▶ What to do:
In the data below, find every line with the word "Germinal" and copy it.

── Data for processing

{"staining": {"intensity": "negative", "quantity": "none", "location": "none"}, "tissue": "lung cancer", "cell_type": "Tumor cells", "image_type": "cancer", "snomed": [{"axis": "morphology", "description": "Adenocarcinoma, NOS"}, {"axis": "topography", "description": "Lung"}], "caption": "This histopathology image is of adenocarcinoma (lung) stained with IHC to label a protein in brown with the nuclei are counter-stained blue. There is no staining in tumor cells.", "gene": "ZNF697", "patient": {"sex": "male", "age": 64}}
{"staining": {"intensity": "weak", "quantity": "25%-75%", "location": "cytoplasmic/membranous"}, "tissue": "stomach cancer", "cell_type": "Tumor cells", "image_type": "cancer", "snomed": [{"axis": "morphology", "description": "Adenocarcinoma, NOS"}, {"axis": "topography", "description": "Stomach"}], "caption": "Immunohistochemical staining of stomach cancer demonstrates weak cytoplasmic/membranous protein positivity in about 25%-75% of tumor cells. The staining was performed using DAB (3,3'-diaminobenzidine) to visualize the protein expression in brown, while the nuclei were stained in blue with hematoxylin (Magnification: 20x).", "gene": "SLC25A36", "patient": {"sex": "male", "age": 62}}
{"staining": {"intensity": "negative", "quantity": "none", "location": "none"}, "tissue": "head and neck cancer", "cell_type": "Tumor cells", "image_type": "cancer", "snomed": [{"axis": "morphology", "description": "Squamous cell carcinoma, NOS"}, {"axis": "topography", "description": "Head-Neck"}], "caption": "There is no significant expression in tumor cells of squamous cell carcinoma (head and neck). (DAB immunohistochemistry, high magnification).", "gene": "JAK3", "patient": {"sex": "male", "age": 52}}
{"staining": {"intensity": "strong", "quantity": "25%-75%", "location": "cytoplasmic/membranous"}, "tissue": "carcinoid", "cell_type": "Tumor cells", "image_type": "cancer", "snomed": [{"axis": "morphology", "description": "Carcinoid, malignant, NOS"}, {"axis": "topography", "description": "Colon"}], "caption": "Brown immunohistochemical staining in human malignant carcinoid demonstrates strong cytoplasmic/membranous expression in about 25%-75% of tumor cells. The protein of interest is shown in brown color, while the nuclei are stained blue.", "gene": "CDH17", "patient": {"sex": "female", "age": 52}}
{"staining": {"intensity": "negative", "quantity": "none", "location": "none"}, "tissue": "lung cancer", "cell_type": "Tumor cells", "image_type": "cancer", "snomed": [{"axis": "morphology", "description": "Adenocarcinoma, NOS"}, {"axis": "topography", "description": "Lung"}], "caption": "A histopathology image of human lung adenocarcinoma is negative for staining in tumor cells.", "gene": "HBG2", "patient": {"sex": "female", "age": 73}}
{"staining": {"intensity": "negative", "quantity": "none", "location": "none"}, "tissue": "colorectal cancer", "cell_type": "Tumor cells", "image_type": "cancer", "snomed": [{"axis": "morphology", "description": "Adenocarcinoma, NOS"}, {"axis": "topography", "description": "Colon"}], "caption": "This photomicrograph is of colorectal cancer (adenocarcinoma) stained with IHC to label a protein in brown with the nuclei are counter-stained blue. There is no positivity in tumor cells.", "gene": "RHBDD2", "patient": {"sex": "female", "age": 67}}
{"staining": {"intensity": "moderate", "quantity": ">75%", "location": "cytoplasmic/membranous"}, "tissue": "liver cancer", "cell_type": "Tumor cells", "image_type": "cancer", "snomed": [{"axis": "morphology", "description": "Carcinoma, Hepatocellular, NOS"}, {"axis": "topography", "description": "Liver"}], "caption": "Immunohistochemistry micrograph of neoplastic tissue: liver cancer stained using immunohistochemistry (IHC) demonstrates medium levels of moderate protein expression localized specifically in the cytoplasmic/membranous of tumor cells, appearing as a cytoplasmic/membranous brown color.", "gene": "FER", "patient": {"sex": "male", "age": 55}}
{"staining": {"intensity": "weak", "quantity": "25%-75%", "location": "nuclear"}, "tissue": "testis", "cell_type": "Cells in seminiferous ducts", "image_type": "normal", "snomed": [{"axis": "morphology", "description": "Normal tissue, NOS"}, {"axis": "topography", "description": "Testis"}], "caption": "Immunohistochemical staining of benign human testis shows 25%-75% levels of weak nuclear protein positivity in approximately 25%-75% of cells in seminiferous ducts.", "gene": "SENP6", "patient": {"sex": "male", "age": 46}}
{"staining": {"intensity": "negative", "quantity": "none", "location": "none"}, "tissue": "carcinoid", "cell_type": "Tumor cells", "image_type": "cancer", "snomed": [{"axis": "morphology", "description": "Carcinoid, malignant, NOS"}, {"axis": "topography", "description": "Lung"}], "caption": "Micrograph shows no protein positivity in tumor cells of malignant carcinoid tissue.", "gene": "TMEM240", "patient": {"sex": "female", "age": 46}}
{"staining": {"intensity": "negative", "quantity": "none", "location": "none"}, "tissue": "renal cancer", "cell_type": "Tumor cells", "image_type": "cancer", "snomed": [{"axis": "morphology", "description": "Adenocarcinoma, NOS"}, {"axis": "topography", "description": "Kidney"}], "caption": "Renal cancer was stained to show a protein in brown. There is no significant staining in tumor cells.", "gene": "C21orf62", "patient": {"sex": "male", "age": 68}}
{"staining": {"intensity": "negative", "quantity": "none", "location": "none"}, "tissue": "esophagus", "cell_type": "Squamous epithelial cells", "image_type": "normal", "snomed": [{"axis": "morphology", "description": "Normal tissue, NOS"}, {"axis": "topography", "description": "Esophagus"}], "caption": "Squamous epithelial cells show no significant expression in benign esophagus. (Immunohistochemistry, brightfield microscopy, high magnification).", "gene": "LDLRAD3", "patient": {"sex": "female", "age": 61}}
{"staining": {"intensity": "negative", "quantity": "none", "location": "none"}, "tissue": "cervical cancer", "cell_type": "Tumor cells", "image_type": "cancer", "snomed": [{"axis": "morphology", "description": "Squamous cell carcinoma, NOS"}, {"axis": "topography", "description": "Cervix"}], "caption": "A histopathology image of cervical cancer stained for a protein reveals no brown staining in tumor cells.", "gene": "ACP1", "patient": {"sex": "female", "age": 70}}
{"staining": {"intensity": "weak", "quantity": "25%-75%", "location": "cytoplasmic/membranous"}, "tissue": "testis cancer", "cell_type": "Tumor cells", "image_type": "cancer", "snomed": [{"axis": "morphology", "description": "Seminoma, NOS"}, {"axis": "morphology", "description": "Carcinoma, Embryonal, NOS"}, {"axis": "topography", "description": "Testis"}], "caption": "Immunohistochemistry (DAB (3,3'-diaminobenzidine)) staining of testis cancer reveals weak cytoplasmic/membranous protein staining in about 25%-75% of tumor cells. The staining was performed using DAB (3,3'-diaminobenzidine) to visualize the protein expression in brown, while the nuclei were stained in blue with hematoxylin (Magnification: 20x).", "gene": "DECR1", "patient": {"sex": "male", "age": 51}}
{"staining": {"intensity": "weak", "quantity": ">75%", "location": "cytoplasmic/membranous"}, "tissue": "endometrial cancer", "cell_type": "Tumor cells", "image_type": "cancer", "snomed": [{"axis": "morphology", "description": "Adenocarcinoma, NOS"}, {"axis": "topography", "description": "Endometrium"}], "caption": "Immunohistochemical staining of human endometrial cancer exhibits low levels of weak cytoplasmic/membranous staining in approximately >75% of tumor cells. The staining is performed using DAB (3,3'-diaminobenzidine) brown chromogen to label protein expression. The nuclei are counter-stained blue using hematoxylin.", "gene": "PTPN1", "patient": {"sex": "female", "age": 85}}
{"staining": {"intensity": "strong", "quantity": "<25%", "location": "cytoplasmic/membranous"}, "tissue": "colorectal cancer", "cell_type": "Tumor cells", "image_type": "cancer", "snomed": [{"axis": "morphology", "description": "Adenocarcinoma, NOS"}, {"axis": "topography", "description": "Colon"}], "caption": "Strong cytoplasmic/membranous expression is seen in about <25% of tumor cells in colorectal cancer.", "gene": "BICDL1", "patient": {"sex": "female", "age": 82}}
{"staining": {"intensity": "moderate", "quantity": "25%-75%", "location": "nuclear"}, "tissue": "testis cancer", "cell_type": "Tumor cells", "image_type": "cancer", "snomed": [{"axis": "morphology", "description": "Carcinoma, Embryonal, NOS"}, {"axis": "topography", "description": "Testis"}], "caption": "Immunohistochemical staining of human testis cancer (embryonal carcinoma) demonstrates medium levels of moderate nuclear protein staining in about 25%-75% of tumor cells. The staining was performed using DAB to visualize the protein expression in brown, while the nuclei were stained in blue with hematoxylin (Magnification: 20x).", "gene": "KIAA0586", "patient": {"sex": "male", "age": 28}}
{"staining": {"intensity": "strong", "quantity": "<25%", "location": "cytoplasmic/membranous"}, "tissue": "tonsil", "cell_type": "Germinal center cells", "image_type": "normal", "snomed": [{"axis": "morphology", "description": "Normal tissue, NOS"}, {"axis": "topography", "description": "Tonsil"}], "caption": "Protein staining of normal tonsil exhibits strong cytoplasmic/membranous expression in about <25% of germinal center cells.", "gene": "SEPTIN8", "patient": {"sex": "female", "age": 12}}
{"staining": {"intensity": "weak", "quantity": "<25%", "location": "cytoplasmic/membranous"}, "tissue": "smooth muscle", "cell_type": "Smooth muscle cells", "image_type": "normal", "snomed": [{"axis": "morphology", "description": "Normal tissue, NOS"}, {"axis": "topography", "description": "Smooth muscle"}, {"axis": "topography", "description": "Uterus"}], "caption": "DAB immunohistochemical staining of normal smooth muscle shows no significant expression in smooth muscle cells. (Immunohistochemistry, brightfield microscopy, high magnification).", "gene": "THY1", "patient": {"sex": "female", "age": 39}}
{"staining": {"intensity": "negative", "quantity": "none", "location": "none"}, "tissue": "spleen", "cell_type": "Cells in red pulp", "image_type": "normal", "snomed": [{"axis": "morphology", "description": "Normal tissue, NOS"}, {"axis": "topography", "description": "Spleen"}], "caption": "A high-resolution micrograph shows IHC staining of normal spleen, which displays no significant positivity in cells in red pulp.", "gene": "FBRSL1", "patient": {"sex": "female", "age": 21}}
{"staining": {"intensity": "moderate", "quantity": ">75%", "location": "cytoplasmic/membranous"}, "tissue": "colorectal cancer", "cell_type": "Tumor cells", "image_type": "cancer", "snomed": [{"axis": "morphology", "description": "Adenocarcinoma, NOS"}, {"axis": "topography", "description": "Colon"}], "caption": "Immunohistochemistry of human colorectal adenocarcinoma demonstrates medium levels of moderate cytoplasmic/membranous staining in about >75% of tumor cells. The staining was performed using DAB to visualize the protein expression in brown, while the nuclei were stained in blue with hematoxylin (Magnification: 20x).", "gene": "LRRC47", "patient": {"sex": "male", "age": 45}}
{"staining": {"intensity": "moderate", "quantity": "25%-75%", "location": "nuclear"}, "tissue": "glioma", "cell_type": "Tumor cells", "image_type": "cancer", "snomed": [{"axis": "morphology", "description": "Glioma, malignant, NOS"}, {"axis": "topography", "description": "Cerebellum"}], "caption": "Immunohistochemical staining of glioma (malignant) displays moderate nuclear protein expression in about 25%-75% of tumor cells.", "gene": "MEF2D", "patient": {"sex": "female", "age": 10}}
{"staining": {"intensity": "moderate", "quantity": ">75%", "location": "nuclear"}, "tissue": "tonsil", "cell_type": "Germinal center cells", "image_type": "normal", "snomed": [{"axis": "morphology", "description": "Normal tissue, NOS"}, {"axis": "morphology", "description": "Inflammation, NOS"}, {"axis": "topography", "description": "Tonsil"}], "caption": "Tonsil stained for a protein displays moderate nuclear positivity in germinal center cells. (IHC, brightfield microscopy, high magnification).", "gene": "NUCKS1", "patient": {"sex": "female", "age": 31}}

────

▶ Solution to this problem:
{"staining": {"intensity": "strong", "quantity": "<25%", "location": "cytoplasmic/membranous"}, "tissue": "tonsil", "cell_type": "Germinal center cells", "image_type": "normal", "snomed": [{"axis": "morphology", "description": "Normal tissue, NOS"}, {"axis": "topography", "description": "Tonsil"}], "caption": "Protein staining of normal tonsil exhibits strong cytoplasmic/membranous expression in about <25% of germinal center cells.", "gene": "SEPTIN8", "patient": {"sex": "female", "age": 12}}
{"staining": {"intensity": "moderate", "quantity": ">75%", "location": "nuclear"}, "tissue": "tonsil", "cell_type": "Germinal center cells", "image_type": "normal", "snomed": [{"axis": "morphology", "description": "Normal tissue, NOS"}, {"axis": "morphology", "description": "Inflammation, NOS"}, {"axis": "topography", "description": "Tonsil"}], "caption": "Tonsil stained for a protein displays moderate nuclear positivity in germinal center cells. (IHC, brightfield microscopy, high magnification).", "gene": "NUCKS1", "patient": {"sex": "female", "age": 31}}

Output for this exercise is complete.